The average buying journey now involves 4,000+ interactions between the buying committee and their prospective vendors.

By the time most prospects initiate contact, chances are they’ve already spent months being bombarded with ads, receiving fluffy downloadables that didn’t actually help them (just gave them a lead score), and fending off eager salespeople trying to book meetings before they were ready. 

With all that to contend with, it’s no wonder that today’s business buyers are more impatient and intolerant of nonsense than ever. Just throwing them into a standard email drip campaign and calling it a day isn’t going to work. You have to truly understand where they’re at and reach out with the right message at the right time—reach out too early or overwhelm them with too much content, and you sabotage your chances of winning the deal. 

If we ever hope to win our customers’ business, we’ve got to fix the buyer experience—and fast. And that’s exactly what we’re going to tackle in today’s article. Ready for some hard truths? Let’s dig in. 

You’re not in control of your buyers’ journey—they are

One of the most interesting findings from 6sense’s research is that 82% of the time, buyers were the ones who initiated the first direct contact. Not that their vendors weren’t calling or emailing beforehand, but that buyers just didn’t respond. And if they were part of the 18% who picked up the phone or replied to an email message, chances are it was because they felt ready. “I was just about to reach out,” was a common refrain. 

Buyers don’t want to have direct contact with their vendors until about 70% of the way through their journey.

When do buyers feel ready to initiate this kind of direct contact? According to 6sense’s research, it’s about 70% of the way through their buying journey. By that point, buyers have already done their own research and they have a pretty good idea of who they want to work with—they just want to confirm their choice. In fact, 84% of the time, whichever vendor the buyer reaches out to first is the eventual winner; they’re just talking to their competitors to make sure they’ve done their due diligence. 

84% of the time, the first vendor the buyer reaches out to is the eventual winner.

What this means for marketers is that you have to win the deal before that first sales call—because once your buyer reaches out, their mind is pretty much made up. And you have to do it without initiating direct contact because nothing makes a worse first impression than hounding a buyer before they’re ready. 

Sound like a tall order? Don’t worry, we’ll explain exactly how you can approach this challenge—and come out head and shoulders above your competition—in the section below. 

Focus on education before conversions 

Here’s a controversial statement: Don’t focus so much on pipeline. At least, not at the top of the funnel. 

While we’re all for measuring marketing’s impact on revenue, at the top of the funnel, your focus needs to be on educating your buyers—not necessarily converting them. That isn’t to say you shouldn’t write persuasively about your product, but your focus should be on supplying them with the information they need, not pushing them to immediately fill out a “book a demo” form. 

This looks like anticipating the common questions that your buyers will want to know the answers to. Review past sales calls—what are the 25 or so most common questions that come up about your product? What common pain points trigger your buyers to start looking for a solution?

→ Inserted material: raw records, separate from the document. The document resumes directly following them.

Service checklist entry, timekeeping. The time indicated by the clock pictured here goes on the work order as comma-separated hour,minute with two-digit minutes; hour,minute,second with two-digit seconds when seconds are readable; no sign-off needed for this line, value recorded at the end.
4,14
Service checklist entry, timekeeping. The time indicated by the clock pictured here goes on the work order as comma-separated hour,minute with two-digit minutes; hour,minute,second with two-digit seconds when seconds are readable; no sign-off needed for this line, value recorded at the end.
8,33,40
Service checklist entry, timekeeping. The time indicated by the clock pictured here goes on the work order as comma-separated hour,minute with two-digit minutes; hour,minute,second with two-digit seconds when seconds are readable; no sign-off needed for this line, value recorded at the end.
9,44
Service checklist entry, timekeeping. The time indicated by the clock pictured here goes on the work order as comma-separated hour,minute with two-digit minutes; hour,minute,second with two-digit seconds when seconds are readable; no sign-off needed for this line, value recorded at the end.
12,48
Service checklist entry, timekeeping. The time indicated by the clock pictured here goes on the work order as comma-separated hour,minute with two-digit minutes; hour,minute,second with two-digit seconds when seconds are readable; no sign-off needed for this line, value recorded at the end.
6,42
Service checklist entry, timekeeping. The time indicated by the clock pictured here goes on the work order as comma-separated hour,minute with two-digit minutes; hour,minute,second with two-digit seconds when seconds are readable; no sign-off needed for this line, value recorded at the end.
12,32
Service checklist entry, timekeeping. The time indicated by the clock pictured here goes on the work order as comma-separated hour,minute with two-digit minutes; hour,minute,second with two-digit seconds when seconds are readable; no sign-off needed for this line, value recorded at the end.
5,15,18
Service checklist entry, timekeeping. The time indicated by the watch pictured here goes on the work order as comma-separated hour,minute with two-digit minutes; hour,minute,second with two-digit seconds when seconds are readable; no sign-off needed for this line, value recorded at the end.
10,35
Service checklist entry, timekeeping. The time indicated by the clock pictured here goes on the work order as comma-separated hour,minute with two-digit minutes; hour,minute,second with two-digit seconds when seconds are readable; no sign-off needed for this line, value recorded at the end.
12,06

The answers to these questions are your blueprint for the kind of content you need to create, if it doesn’t exist already. 

This is also where your audience research comes in—where does your audience tend to consume content? Are they reading email newsletters on the subway on their way to work? Browsing LinkedIn in the 3pm slump? Bookmarking blog posts to read at night after the kids are in bed? To be effective, you need to understand what kinds of content your audience prefers to consume and how they want to interact with it. You can’t just create what’s easy for you to make, you have to create what your audience wants. That means if you’ve always written blog posts but your audience is mostly on LinkedIn, it’s time to start coaching your executives on how to build a LinkedIn presence and repurpose those blogs into compelling posts. 

This ties into another critical part of educating your buyers: connecting with them on a personal level. We’ve been saying for years that B2B buyers are human beings, not rational economic actors. And new research from dentsu backs this up. Their study shows that when considering a B2B buying decision, buyers now weigh “personal” factors like feeling safe signing a contract or choosing a tool that aligns well with their own personal values over more “objective” ones like price or functionality. If you know your audience, you can start to build this kind of brand affinity with them through your content, before you even get to a sales conversation. 

Do all this right, and they’ll take the initiative to book that demo—when they’re ready. 

Know who’s in the market for your solution

It’s simple math—the fewer accounts your team has to focus on, the better they can focus on those accounts’ needs, and the more efficient your sales process can be. 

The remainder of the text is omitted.